Please write out the records word for word, starting at the first line and ending at the line that contains "Matrícula de Huexotzinco, folio", with both of those lines included.

╭──

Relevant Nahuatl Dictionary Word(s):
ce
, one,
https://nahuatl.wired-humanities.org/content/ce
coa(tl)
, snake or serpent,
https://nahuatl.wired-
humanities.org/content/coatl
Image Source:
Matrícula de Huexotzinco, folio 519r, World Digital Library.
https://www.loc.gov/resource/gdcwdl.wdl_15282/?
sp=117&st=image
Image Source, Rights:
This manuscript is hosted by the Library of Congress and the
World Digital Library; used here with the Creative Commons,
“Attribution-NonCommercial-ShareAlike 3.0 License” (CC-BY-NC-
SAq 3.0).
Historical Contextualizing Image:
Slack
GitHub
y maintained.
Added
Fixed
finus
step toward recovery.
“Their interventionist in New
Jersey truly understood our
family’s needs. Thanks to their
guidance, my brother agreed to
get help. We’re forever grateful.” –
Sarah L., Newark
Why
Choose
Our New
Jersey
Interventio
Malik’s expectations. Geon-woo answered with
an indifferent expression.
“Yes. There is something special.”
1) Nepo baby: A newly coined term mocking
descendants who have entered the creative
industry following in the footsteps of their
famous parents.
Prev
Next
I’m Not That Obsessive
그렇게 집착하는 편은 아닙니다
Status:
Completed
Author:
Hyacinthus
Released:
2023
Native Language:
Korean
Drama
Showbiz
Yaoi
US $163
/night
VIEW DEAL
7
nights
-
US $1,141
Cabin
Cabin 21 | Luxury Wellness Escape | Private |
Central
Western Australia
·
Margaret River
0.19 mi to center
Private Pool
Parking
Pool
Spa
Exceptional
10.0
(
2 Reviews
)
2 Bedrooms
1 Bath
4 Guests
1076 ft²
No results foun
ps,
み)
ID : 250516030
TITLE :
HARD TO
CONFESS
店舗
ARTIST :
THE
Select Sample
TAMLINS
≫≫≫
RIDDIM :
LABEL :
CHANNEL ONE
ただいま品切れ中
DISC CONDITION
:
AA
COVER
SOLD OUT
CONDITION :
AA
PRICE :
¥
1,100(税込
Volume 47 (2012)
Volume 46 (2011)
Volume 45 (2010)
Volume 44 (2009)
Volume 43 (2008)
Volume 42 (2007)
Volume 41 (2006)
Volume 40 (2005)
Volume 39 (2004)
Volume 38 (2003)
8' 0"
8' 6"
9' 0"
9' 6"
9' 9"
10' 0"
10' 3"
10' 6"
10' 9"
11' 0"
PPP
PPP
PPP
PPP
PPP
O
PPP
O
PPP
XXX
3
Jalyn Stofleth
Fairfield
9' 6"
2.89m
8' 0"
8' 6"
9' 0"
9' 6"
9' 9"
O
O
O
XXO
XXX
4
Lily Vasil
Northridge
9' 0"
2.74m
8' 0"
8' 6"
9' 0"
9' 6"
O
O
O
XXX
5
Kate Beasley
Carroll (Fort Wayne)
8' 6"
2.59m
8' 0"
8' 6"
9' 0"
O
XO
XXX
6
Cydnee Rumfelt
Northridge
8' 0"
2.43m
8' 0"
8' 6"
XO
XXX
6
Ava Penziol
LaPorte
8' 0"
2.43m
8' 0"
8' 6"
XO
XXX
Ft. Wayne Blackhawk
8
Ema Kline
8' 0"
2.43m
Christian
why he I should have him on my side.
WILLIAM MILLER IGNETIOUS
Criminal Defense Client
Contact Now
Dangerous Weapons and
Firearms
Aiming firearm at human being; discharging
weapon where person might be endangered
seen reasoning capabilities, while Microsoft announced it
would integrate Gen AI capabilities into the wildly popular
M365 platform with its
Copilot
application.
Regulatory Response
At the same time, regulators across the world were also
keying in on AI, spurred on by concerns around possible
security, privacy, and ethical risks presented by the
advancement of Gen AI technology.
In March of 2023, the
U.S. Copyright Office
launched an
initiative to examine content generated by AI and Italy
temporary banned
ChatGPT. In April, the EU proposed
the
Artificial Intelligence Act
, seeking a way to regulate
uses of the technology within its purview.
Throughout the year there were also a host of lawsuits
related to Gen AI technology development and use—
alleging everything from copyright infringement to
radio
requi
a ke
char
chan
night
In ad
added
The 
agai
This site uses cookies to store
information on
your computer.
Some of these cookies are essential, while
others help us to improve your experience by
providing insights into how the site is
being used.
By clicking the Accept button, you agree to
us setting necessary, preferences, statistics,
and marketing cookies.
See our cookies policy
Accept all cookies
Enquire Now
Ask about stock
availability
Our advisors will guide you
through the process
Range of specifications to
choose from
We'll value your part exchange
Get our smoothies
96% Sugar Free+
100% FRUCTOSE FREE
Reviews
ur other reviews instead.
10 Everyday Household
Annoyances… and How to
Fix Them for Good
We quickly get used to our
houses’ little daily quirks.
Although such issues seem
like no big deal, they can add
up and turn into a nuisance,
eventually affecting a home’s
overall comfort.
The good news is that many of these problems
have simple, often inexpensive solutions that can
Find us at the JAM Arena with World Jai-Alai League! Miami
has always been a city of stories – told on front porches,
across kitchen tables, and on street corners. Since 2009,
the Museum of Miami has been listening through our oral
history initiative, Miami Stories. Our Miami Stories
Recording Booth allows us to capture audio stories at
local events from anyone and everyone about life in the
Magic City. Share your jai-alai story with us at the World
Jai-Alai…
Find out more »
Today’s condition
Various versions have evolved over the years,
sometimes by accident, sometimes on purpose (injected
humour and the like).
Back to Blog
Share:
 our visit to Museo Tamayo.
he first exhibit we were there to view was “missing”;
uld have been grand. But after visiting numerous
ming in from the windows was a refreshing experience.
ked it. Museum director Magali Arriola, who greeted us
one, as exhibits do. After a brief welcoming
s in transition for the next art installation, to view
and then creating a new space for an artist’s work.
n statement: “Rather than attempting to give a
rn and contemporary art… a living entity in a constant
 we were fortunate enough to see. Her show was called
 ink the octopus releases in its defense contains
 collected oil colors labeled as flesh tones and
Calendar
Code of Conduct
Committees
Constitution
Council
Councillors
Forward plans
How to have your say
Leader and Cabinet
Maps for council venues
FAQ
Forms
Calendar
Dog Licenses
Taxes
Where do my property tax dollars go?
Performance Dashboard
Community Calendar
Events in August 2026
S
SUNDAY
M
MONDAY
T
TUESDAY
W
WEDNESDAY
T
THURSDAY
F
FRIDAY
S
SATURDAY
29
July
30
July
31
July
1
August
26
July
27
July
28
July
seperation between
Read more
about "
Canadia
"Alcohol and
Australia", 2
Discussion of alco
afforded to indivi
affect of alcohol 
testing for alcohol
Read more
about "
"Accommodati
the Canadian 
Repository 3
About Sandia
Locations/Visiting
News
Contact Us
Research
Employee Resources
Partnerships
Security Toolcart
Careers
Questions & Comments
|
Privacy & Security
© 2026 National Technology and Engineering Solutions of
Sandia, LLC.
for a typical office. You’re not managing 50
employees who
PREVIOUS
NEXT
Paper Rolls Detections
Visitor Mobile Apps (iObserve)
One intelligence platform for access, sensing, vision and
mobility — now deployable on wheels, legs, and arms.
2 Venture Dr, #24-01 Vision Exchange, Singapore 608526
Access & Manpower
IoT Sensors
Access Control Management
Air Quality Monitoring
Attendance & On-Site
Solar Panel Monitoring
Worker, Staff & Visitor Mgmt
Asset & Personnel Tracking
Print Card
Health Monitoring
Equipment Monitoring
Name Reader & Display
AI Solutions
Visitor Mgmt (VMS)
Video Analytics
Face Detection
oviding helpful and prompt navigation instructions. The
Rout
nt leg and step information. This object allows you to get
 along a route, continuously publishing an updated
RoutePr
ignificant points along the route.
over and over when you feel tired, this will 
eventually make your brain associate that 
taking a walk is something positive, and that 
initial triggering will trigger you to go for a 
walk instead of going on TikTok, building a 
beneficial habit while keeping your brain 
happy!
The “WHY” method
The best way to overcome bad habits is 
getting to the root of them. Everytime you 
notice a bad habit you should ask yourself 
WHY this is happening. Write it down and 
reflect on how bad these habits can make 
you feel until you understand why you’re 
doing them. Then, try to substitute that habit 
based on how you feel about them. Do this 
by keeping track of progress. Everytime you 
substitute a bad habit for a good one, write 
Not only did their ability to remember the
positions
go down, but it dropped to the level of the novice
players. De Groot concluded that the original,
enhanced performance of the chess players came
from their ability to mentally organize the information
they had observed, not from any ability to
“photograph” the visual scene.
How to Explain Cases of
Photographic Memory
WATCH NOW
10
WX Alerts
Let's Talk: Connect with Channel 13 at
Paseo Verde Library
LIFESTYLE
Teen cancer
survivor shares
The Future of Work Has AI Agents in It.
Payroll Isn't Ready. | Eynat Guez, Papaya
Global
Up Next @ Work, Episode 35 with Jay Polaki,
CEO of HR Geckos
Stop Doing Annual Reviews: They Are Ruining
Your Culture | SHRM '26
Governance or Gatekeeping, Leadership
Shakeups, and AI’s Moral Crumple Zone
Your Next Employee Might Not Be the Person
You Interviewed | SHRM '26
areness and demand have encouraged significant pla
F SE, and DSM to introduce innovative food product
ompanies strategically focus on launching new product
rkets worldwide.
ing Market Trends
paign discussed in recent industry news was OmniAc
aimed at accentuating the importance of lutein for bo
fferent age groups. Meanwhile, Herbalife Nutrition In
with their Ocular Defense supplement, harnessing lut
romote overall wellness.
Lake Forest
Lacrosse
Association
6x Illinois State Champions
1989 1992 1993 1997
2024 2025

╰──

Response area ::
Relevant Nahuatl Dictionary Word(s):
ce
, one,
https://nahuatl.wired-humanities.org/content/ce
coa(tl)
, snake or serpent,
https://nahuatl.wired-
humanities.org/content/coatl
Image Source:
Matrícula de Huexotzinco, folio 519r, World Digital Library.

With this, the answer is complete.